The Legality of Online Gambling

Online Gambling

Online gambling is the act of placing bets or playing games of chance for money online. These can be casino games, such as poker, or sports betting. Mobile gaming is the same thing, but it involves using a mobile device. In the United States, the majority of online gambling takes place through virtual poker or casinos. Some countries restrict online gambling, but it is legal in Canada, the European Union, and the Caribbean.

The Internet Gambling Prohibition Act was introduced in the US Senate in 1999. This bill would have prohibited the use of the Internet to conduct gambling activities for Americans, including the facilitation of wagering on the outcome of a sporting event. However, the bill never reached the floor. Instead, Senators Jon Kyl and Bob Goodlatte proposed separate bills that would have restricted online gambling activity to only state lotteries.

In the late 1990s, a number of sites for gambling were launched. One of them was the Liechtenstein International Lottery, which began allowing the general public to place bets on the outcome of the game. But the site was soon shut down because of a lawsuit by the United States government. Another site, Seals with Clubs, was one of the first sites in the US to offer illegal gambling. A court found the owner of the site guilty of operating an illegal internet poker site. He was fined $25,000 and was given two years probation.

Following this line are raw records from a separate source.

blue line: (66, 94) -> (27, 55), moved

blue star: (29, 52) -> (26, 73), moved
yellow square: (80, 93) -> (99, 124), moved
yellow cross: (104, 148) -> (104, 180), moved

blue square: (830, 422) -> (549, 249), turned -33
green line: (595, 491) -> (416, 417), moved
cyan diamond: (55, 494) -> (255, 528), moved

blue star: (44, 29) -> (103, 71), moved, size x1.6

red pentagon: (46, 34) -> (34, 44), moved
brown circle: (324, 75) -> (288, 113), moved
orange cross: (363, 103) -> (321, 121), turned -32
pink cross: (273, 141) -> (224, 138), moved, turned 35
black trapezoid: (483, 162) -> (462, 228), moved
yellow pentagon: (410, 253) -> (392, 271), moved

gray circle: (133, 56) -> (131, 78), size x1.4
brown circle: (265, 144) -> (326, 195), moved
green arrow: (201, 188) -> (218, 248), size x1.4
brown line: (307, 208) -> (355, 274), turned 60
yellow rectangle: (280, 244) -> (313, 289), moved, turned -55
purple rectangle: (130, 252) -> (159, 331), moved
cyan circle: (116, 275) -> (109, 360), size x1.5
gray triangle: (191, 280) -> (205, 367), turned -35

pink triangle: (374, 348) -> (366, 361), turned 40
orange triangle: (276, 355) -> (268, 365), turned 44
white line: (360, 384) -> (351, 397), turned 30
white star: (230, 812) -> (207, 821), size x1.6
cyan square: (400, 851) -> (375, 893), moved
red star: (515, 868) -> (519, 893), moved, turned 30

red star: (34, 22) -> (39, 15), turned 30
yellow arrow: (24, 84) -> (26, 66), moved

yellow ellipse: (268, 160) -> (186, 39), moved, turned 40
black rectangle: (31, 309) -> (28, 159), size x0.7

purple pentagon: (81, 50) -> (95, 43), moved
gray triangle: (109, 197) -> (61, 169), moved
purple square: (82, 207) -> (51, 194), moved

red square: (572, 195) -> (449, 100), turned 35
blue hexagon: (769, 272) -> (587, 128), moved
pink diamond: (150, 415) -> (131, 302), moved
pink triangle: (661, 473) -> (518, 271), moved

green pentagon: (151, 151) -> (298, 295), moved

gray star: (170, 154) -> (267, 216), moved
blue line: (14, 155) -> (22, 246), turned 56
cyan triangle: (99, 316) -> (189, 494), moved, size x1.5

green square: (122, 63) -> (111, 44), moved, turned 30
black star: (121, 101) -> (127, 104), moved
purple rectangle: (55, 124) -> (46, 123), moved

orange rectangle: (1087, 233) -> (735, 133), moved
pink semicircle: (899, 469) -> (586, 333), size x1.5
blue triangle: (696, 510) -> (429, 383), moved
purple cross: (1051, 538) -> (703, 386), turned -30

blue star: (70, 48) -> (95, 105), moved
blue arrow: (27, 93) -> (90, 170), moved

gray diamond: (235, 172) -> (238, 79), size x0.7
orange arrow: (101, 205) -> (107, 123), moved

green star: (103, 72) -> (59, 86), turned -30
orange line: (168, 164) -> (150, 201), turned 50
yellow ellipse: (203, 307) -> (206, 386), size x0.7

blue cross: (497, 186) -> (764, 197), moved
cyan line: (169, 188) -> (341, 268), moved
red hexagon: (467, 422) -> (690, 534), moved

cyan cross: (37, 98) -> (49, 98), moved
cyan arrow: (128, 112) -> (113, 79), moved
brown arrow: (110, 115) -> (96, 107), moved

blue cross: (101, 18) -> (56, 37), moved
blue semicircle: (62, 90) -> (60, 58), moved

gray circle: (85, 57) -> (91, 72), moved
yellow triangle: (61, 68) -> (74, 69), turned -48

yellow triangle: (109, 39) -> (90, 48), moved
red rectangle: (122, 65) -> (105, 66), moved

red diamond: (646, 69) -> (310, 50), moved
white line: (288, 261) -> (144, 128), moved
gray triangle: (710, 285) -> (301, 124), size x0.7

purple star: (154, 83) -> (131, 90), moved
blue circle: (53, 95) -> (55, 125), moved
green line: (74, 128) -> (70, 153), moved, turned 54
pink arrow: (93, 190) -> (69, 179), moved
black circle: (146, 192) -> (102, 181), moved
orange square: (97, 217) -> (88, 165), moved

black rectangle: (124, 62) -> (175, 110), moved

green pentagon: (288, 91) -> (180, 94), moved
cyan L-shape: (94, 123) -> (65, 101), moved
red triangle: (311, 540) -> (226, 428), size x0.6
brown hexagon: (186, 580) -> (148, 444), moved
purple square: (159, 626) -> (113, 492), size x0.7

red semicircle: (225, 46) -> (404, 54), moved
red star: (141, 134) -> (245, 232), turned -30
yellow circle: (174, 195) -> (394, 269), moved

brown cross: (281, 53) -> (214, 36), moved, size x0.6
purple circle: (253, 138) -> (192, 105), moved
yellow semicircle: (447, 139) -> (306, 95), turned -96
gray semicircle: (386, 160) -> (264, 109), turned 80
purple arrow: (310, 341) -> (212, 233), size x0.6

Other states have imposed their own laws that prohibit gambling by people under 18 or the illegal possession of gambling devices. Many states have also expressed concerns about the possibility that the Internet could facilitate the transfer of gambling illegally into their jurisdictions. It is estimated that at least ten percent of adults in the United States bet on casino games at least once a week.

The United States Department of Justice recently announced that the Wire Act, which has been used to prosecute gambling crimes, will apply to all forms of Internet gambling. Although this move has been criticized, it does appear to have a legal basis.

There are a number of questions concerning the constitutionality of the Commerce Clause, which gives the federal government authority to regulate interstate commerce. Some have pointed to the First Amendment, which guarantees free speech, but there have been few successes so far. Also, the fact that financial transactions in the United States are involved may make the argument for due process more difficult.

Since 2007, several similar bills have been introduced in the House. HR 2046, the Internet Gambling Regulation, Consumer Protection, and Enforcement Act, would establish a new licensing process for Internet gambling facilities, and require the director of the Financial Crimes Enforcement Network to approve the licenses. While the bill has not yet been acted upon, it is expected that the UIGEA will be modified in the near future.

In addition to federal law, some states have begun to legalize or regulate online gambling. For instance, the State of California recently passed a law that permits licensed poker players to bet in Nevada.